One of the first such apps, Woebot, was initially developed by research psychologist and entrepreneur Alison Darcy in 2017. As CBS News reported earlier this year,
Woebot is a system based on rules that’s been very kind of controlled, so that way it doesn’t say the wrong things. Woebot aims to use AI to bond with users and keep them engaged. Its team of staff psychologists, medical doctors, and computer scientists construct and refine a database of research from medical literature, user experience, and other sources. Then, writers build questions and answers. And revise them in weekly remote video sessions. Woebot’s programmers engineer those conversations into code. Because Woebot is rules-based, it’s mostly predictable. But chatbots using generative AI, that is scraping the internet, are not.
The University of Maine Counseling Center has reviewed nearly two dozen free apps that may provide useful support to students seeking help with supporting their mental health. At the top of their list is “Mind Shift” that the center describes as “A great tool for anxiety available on iPhone and Android, developed by Anxiety BC. It teaches relaxation skills, develops new thinking, and suggests healthy activities. Designed for youth but useful to anyone.” Anxiety Canada is located in Vancouver, Canada, and was established in 1999. Anxiety Canada is a registered charity created to raise awareness about anxiety and to support access to proven resources and treatment. The app utilizes “strategies based on Cognitive Behavioural Therapy (CBT) to help you manage your anxiety.”

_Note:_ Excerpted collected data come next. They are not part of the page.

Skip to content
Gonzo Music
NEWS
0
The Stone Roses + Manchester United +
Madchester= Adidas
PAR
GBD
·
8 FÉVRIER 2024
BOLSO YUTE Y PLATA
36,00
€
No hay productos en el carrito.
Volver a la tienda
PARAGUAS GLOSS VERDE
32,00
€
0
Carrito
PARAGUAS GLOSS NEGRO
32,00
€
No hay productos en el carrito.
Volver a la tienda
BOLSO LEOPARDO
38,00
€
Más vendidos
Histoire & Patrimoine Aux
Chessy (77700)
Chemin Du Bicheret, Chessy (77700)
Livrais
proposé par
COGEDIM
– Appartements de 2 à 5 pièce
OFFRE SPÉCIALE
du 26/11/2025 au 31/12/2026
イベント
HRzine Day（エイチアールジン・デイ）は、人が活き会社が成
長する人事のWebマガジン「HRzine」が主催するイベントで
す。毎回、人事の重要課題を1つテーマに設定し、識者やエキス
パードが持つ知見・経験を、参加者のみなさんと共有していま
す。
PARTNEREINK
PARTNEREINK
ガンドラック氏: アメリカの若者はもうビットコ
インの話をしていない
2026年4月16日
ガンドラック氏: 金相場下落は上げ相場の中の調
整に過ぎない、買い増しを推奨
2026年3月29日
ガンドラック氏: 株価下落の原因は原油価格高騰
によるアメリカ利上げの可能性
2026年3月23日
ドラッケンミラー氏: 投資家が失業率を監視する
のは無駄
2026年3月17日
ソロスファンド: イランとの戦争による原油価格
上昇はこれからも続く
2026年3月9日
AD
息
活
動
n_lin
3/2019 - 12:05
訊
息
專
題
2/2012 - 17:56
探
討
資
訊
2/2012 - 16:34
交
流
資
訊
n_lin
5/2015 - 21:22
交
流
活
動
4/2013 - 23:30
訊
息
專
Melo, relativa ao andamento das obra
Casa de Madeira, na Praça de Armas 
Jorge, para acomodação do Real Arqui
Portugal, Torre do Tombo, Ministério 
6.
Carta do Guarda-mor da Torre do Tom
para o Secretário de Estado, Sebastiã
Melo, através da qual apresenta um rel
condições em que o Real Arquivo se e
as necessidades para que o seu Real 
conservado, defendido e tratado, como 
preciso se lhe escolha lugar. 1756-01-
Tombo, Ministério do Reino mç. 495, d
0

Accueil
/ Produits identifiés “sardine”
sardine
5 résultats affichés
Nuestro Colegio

A series of studies from Harvard Business School are in the working paper titled “AI Companions Reduce Loneliness” that concludes:
From a societal point of view, the promising results found here suggest that AI companions could be a scalable tool for loneliness reduction against the backdrop of a severe loneliness crisis. Whether chatbots can help reduce loneliness has recently been the object of intense debate (Marriott and Pitardi 2024) and rigorous empirical evidence in this area was sorely needed. In a series of tightly controlled and high-powered experimental studies, we find compelling evidence that AI companions can indeed reduce loneliness, at least at the time scales of a day and a week.
It is encouraging that efforts are being made by many such responsible professionals and organizations in the field to develop AI tools that can help the nearly 1 billion people the WHO reports are affected. This is one of the areas of great potential for AI, but also one in which great caution must be taken.
How is your university responding to the mental health needs of your distant, online students? Have you found ways to balance the good that might be done with the health dangers to individuals that may be caused by well-intended but inadequate or inappropriate responses?